Last year the Bulls pushed forward to reach the Eastern Conference semifinals despite the void Rose left. This year, however, Chicago is struggling with a sub-.500 record and the organization has responded in kind. Luol Deng has been traded away and Andrew Bynum immediately released -- perhaps a sign that Chicago is looking past the current season and banking on the future when Derrick Rose returns.

If you were the GM of a sports franchise that lost a star player to injury, would you push forward or plot for free agency and future draft picks?

Bonus Question: What strategies have you tried in the virtual world as a sports video gamer?
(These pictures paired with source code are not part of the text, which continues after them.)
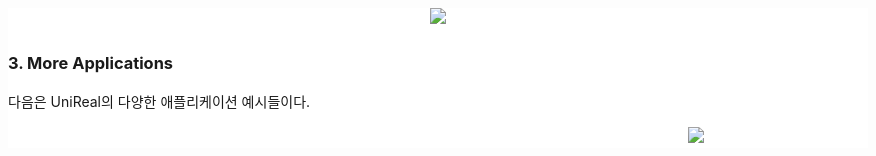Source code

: <center><img src='{{"/assets/img/unireal/unireal-table4.webp" | relative_url}}' width="60%"></center>

### 3. More Applications
다음은 UniReal의 다양한 애플리케이션 예시들이다. 

<center><div style="overflow-x: auto; width: 100%;">
  <div style="width: 160%;">
    <img src='{{"/assets/img/unireal/unireal-fig10.webp" | relative_url}}' width="100%">
  </div>
</div></center>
Sports Headlines for January 8, 2014
Comments
# 1 tarek @ Jan 8
I find the injury question very interesting. Not for the decisions made in light of a high profile injury, but that actual rate and severity of injuries.
This question always leads me back to the question of PEDs in professional sports, which I suppose isn't the focus of this daily ten post. But to go along this thread, in a vacuum, how are some players able to avoid injuries whilst others don't? The Spurs manage the minutes and effort for their elder players, thus reducing impact and lowering the risk of injury. Kobe played almost 40mins a game and his body broke down. Chris Paul is injured. The list goes on and on.
Do PEDs play a part in injury frequency? Is that why some players like Lebron (who is either a physical freak of nature or using PEDs) avoid injuries? Is it why some players consistently nurse minor injuries whilst other rarely have any minor injuries? Is it just simply a factor of better nutrition or doing yoga or something? The question of injuries is really interesting.
 
# 2 TheEmanHTX @ Apr 6
Great read. Have always pondered this question myself. Being from Houston, our GMs always seem to be after the bottom line, but injuries have seemed to stave off the executioner's chop.
As GM, my goal would be to rehab my investment. If the player was worth my time to draft/sign/etc., then I should show that desire to win and succeed when its needed most.
 
# 3 bryceisdabest @ Apr 10
I think that this is a quite interesting topic. I think that I would go for picks and look at the long run, especially if the players is going to be out for a good deal of time. Coming from a sports background where I have not seen much, of any success in terms of NBA. I feel that you should move and look at what options you have for free agency and in the draft. This is interesting because it would be different for a playoff team late in the season. In that case, I would just move forward without the player and just go for it all. If it was earlier I would trade for a better player. I think it depends on the teams, and the players that you have around your star.